§ **Texto proporcionado**
◇ ◇ ◇ ◇ ◇ ◇ ◇
Entrevista a Sylvia Iparaguirre
Escritora notable y de una gran sensibilidad, Sylvia Iparraguirre ha escrito novelas y cuentos extraordinarios, que ya tienen un lugar indiscutido en la literatura argentina. La tierra del fuego, que logró un gran éxito de crítica y ventas, además de muchísimos premios y de haber sido traducida a diez idiomas, es uno de esos ejemplos en el primero de esos dos géneros. Pero se podrían citar varios otros títulos donde su talento brilla a la altura de esa obra. En la charla que mantuvo con Revista Cabal, nos contó detalles de dos de sus últimos trabajos publicados, La vida invisible y Encuentro con Munch, de algunos otros proyectos en marcha, y también de la importancia decisiva de la lectura en el oficio del escritor.
Hay libros que están en el centro de nuestra existencia, historias que la memoria registró y que, desde allí, funcionaron como núcleos germinadores de la identidad que constituimos a través del tiempo y de muchas de las elecciones que decidieron el rumbo de lo que quisimos ser y hacer. Entre los escritores, en particular, pero lo mismo podría decirse de políticos, sociólogos, filósofos y muchas otras profesiones, algunas de esas lecturas han contribuido a descubrir de una vez y para siempre su vocación y modelar su visión del mundo. Para más tarde, como resplandores perdurables de ese fuego que nos dejaron, convertirse en el estímulo que movilizó la imaginación de otros libros, de otras historias destinadas a alimentar el espíritu de nuevos y multitudinarios amantes de la literatura, unidos todos por ese vínculo invisible y profundo que otorga el compartir la lectura de una misma odisea, de una de esas aventuras capaces de romper, por medio de la ficción, las artificiales y deleznables fronteras que dañan la fraternidad humana.
Muchos escritores han dejado testimonio de ese deslumbramiento a veces en reportajes o entrevistas, otras en ensayos o trabajos especiales dedicados al tema, provocando en quienes los han leído el intenso placer de identificarse con algunas de las reflexiones, referencias o ejemplos que esos creadores proveen, pero también el de poder iniciar los primeros pasos hacia el conocimiento de otro libro al que nunca habían accedido. No hace mucho tiempo, y en ésta última línea de trabajos específicos, los responsables de la editorial Ampersand tuvieron la muy buena idea de crear una colección llamada “Lectores” y convocar a distintos escritores argentinos a volcar, en libros de una extensión suficiente pero no excesiva, su experiencia en ese terreno. Entre algunos de los escritores invitados por la directora de la colección, Graciela Batticuore, para concretar ese pedido, hoy ya transformado en material editado, están, entre otros, Jorge Monteleone, José Emilio Burucúa, Alan Pauls y Sylvia Iparraguirre.
◇ ◇ ◇ ◇ ◇ ◇ ◇
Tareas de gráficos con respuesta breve
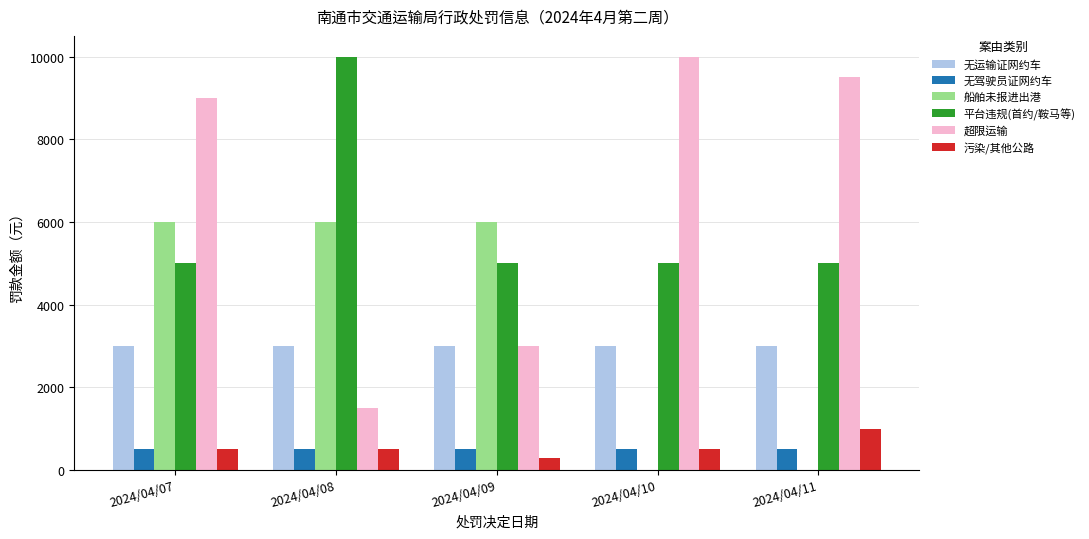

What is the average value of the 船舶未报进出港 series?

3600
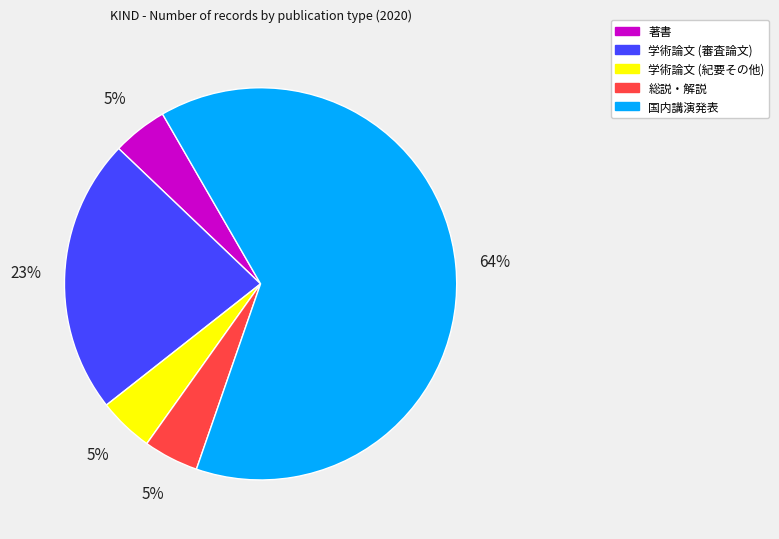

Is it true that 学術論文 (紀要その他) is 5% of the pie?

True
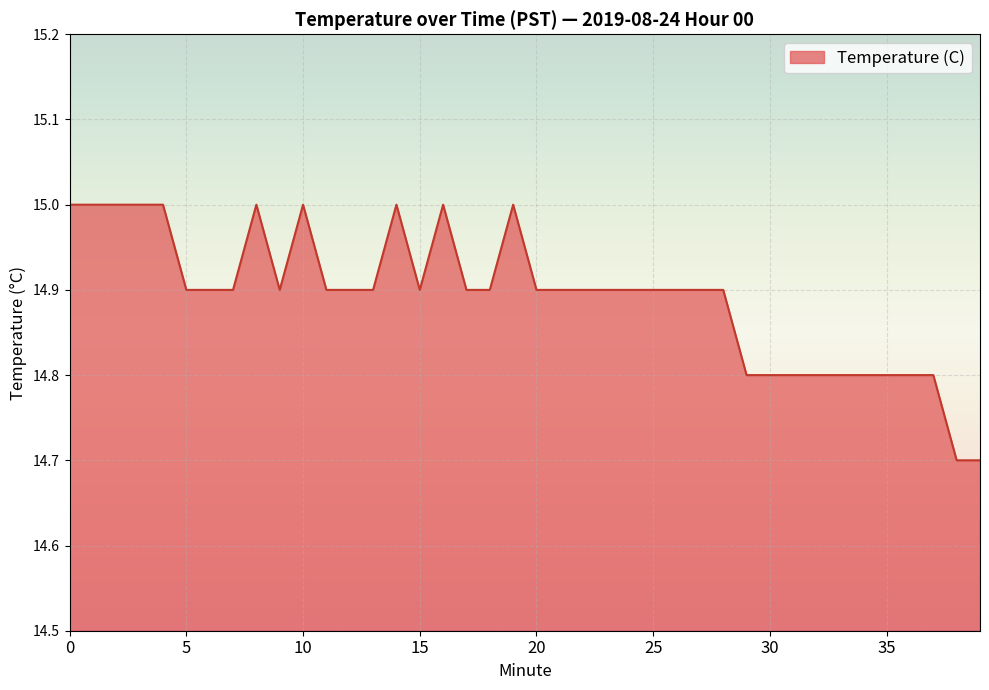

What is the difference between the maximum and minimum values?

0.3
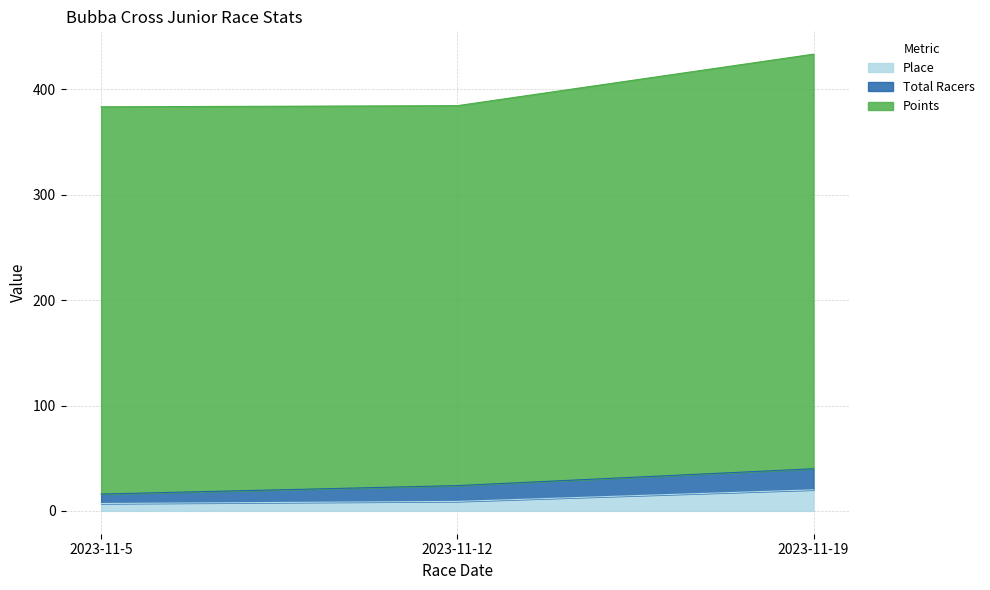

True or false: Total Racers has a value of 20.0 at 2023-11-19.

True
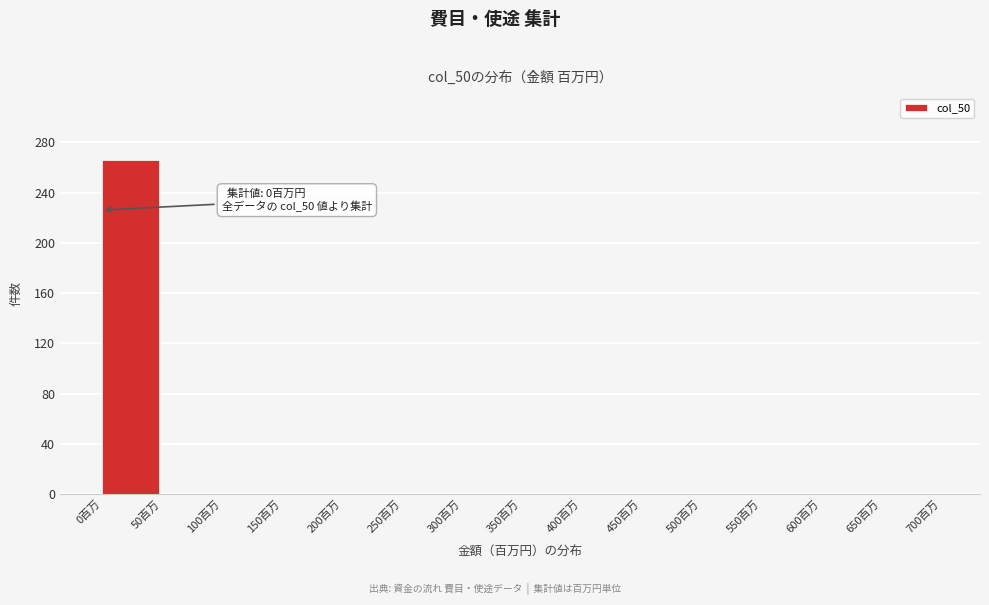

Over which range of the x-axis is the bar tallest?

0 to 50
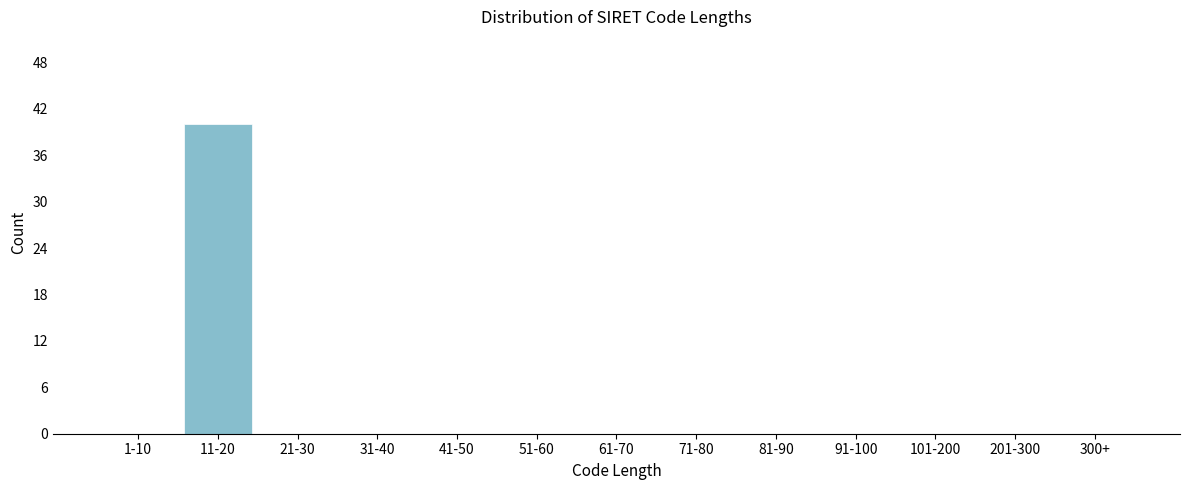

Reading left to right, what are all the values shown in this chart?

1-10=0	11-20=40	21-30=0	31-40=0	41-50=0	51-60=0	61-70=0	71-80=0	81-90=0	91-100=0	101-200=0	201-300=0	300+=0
◇ ◇ ◇ ◇ ◇ ◇ ◇
§ **Tareas asignadas**
(1) Según el texto, ¿a cuántos idiomas fue traducida La tierra del fuego?
(2) Transcribe del texto el tramo que va desde "Entrevista a Sylvia" hasta "oficio del escritor.".
Respóndase únicamente a partir del texto.

§ **Respuestas del ejercicio**
(1) A diez idiomas.

(2)
Entrevista a Sylvia Iparaguirre
Escritora notable y de una gran sensibilidad, Sylvia Iparraguirre ha escrito novelas y cuentos extraordinarios, que ya tienen un lugar indiscutido en la literatura argentina. La tierra del fuego, que logró un gran éxito de crítica y ventas, además de muchísimos premios y de haber sido traducida a diez idiomas, es uno de esos ejemplos en el primero de esos dos géneros. Pero se podrían citar varios otros títulos donde su talento brilla a la altura de esa obra. En la charla que mantuvo con Revista Cabal, nos contó detalles de dos de sus últimos trabajos publicados, La vida invisible y Encuentro con Munch, de algunos otros proyectos en marcha, y también de la importancia decisiva de la lectura en el oficio del escritor.